• DIRECTIONS FOR THIS TASK
Every line below between the one holding "331DZ,5093D,5093DWA,5093DWD,5093" and the one holding "Teilnahme am Forum) stehen nur re", inclusive, should be copied exactly, and no other line.

• EXERCISE MATERIAL
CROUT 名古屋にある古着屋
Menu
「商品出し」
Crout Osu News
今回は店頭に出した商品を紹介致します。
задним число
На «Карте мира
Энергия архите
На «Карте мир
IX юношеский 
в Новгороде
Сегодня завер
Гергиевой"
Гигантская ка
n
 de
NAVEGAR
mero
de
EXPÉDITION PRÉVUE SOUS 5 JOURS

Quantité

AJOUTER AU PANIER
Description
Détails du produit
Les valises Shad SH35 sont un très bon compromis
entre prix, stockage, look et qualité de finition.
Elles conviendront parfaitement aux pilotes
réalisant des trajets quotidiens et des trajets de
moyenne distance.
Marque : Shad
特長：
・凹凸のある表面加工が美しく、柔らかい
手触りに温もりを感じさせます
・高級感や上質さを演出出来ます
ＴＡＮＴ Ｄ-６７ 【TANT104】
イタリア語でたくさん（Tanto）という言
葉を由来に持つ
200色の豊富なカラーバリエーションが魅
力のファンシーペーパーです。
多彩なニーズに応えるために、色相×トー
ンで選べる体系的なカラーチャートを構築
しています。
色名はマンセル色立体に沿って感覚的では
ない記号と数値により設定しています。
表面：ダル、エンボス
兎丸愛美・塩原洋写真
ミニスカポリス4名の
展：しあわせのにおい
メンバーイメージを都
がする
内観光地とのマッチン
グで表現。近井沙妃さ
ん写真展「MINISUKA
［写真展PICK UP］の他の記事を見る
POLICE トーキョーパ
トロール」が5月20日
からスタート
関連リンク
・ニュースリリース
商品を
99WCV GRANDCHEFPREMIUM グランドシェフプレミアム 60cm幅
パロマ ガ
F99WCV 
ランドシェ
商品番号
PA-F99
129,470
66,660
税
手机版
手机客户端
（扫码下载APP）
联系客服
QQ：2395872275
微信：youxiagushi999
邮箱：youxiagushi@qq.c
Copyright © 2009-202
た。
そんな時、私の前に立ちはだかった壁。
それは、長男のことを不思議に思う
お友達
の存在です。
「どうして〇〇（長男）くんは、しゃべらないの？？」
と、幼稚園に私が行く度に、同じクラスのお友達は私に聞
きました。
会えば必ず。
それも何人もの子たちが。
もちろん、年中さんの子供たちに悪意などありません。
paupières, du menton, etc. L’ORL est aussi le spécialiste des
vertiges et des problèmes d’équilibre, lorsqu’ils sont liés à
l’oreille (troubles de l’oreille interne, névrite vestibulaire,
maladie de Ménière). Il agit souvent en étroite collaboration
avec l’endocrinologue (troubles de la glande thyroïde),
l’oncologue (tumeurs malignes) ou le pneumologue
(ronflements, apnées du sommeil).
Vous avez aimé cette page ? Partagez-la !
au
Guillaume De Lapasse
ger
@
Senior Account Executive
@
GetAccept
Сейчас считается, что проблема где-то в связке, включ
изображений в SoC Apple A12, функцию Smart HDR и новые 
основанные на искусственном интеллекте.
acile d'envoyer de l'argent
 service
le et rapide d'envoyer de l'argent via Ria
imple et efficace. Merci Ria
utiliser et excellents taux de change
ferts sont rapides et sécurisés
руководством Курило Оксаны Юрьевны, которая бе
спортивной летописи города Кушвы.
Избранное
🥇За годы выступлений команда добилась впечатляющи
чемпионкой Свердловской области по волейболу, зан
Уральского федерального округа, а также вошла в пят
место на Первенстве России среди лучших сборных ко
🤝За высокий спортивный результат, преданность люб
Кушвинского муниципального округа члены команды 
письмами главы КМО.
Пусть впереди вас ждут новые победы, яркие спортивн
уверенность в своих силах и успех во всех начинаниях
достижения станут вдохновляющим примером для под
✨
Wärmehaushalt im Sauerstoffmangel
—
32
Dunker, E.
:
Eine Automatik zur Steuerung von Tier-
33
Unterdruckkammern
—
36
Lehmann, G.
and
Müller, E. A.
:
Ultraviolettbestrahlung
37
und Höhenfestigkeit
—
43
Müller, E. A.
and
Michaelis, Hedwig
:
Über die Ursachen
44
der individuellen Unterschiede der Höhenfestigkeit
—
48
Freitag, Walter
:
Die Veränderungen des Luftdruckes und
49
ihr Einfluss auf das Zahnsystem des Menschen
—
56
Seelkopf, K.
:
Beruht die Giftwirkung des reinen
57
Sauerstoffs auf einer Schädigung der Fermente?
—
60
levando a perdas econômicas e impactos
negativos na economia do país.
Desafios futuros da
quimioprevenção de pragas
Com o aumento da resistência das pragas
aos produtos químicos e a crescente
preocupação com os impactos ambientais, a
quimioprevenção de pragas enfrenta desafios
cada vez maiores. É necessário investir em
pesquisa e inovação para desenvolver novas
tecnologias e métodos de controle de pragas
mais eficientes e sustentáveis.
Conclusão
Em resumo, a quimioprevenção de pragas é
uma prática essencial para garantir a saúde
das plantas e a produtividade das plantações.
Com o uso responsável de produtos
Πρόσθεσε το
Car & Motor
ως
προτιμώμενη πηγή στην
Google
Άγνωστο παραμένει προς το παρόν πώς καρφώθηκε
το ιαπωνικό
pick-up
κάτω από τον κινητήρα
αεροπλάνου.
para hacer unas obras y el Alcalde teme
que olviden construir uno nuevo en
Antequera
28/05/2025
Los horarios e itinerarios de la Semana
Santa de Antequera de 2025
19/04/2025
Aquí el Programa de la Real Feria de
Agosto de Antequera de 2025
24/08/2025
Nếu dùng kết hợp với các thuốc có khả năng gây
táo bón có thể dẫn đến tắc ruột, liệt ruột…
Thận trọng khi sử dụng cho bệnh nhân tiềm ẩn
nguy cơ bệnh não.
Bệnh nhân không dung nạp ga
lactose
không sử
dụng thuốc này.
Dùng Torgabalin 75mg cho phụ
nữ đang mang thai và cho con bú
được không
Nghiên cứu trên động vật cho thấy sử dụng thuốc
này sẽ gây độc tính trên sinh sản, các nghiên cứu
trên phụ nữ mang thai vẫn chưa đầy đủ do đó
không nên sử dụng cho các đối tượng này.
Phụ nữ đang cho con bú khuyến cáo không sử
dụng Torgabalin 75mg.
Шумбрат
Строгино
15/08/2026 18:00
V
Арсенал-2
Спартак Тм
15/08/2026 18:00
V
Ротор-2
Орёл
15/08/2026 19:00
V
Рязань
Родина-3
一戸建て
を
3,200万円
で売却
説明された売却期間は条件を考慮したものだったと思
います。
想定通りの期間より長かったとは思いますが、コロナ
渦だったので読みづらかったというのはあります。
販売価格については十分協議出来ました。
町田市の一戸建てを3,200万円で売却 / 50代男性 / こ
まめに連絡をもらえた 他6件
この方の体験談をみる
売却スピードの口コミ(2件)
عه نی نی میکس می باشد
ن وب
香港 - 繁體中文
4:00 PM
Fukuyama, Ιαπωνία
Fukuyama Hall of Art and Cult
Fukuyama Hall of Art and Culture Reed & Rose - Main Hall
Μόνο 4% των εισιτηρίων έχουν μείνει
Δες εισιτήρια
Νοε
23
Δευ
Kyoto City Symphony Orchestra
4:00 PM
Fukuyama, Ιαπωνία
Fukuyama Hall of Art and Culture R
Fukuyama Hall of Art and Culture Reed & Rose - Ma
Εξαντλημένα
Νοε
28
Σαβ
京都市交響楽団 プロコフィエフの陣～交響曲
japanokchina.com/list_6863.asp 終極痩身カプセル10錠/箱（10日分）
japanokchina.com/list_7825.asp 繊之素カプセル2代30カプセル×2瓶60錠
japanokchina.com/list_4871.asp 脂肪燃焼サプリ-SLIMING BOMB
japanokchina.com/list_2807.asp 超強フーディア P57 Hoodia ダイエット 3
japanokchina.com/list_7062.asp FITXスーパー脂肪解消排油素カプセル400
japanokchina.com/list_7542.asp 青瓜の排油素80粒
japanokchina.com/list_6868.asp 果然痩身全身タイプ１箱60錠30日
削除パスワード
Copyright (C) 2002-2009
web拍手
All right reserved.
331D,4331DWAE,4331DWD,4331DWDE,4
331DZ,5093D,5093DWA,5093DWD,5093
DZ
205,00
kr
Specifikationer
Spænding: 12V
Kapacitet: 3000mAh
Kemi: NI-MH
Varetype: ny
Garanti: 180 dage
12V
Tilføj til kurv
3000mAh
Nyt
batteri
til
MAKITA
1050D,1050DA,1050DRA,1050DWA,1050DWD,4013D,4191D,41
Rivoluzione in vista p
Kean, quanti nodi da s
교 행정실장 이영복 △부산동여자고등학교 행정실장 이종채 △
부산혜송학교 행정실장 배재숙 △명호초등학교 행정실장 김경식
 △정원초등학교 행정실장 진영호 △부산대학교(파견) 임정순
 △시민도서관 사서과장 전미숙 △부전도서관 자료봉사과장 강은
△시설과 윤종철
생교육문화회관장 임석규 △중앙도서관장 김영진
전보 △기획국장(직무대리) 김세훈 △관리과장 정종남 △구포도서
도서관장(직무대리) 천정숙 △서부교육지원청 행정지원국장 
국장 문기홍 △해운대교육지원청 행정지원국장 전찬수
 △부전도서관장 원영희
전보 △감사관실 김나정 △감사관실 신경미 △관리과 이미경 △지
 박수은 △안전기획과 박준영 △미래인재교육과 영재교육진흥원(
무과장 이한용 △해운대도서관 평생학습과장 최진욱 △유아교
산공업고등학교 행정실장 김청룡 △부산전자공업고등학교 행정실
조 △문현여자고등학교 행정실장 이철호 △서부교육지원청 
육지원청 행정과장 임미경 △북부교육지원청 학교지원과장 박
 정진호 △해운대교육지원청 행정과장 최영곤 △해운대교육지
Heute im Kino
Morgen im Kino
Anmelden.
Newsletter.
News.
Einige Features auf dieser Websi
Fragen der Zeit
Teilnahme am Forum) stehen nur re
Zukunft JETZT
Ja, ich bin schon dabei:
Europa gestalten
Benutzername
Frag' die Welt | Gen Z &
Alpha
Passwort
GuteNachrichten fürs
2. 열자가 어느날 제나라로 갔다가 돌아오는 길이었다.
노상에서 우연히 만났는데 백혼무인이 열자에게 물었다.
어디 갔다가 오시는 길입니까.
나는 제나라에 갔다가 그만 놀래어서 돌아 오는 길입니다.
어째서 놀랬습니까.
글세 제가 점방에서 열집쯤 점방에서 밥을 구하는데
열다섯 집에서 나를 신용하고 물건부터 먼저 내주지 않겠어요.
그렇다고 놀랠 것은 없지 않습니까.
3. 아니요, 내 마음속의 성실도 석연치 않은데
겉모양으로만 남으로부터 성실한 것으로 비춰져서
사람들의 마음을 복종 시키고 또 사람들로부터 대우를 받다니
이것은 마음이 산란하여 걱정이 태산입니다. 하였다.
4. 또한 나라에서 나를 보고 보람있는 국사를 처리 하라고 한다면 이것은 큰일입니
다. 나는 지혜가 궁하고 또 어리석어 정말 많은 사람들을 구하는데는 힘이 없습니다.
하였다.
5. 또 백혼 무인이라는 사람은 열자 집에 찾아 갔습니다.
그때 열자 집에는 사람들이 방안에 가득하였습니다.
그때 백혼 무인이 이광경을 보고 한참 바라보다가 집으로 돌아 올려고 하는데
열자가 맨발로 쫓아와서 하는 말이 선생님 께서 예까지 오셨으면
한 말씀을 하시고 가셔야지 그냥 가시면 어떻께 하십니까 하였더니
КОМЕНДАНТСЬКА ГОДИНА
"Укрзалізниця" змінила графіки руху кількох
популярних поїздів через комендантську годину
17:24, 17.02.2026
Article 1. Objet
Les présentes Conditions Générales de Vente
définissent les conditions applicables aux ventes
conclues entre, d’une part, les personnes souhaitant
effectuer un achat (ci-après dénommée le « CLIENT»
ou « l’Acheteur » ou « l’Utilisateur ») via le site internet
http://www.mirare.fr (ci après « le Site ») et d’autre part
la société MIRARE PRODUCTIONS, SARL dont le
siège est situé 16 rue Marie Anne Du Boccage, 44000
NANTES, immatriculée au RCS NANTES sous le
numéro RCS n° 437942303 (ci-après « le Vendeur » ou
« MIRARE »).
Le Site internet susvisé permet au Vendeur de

• RESPONSE TO THIS EXERCISE
331DZ,5093D,5093DWA,5093DWD,5093
DZ
205,00
kr
Specifikationer
Spænding: 12V
Kapacitet: 3000mAh
Kemi: NI-MH
Varetype: ny
Garanti: 180 dage
12V
Tilføj til kurv
3000mAh
Nyt
batteri
til
MAKITA
1050D,1050DA,1050DRA,1050DWA,1050DWD,4013D,4191D,41
Rivoluzione in vista p
Kean, quanti nodi da s
교 행정실장 이영복 △부산동여자고등학교 행정실장 이종채 △
부산혜송학교 행정실장 배재숙 △명호초등학교 행정실장 김경식
 △정원초등학교 행정실장 진영호 △부산대학교(파견) 임정순
 △시민도서관 사서과장 전미숙 △부전도서관 자료봉사과장 강은
△시설과 윤종철
생교육문화회관장 임석규 △중앙도서관장 김영진
전보 △기획국장(직무대리) 김세훈 △관리과장 정종남 △구포도서
도서관장(직무대리) 천정숙 △서부교육지원청 행정지원국장 
국장 문기홍 △해운대교육지원청 행정지원국장 전찬수
 △부전도서관장 원영희
전보 △감사관실 김나정 △감사관실 신경미 △관리과 이미경 △지
 박수은 △안전기획과 박준영 △미래인재교육과 영재교육진흥원(
무과장 이한용 △해운대도서관 평생학습과장 최진욱 △유아교
산공업고등학교 행정실장 김청룡 △부산전자공업고등학교 행정실
조 △문현여자고등학교 행정실장 이철호 △서부교육지원청 
육지원청 행정과장 임미경 △북부교육지원청 학교지원과장 박
 정진호 △해운대교육지원청 행정과장 최영곤 △해운대교육지
Heute im Kino
Morgen im Kino
Anmelden.
Newsletter.
News.
Einige Features auf dieser Websi
Fragen der Zeit
Teilnahme am Forum) stehen nur re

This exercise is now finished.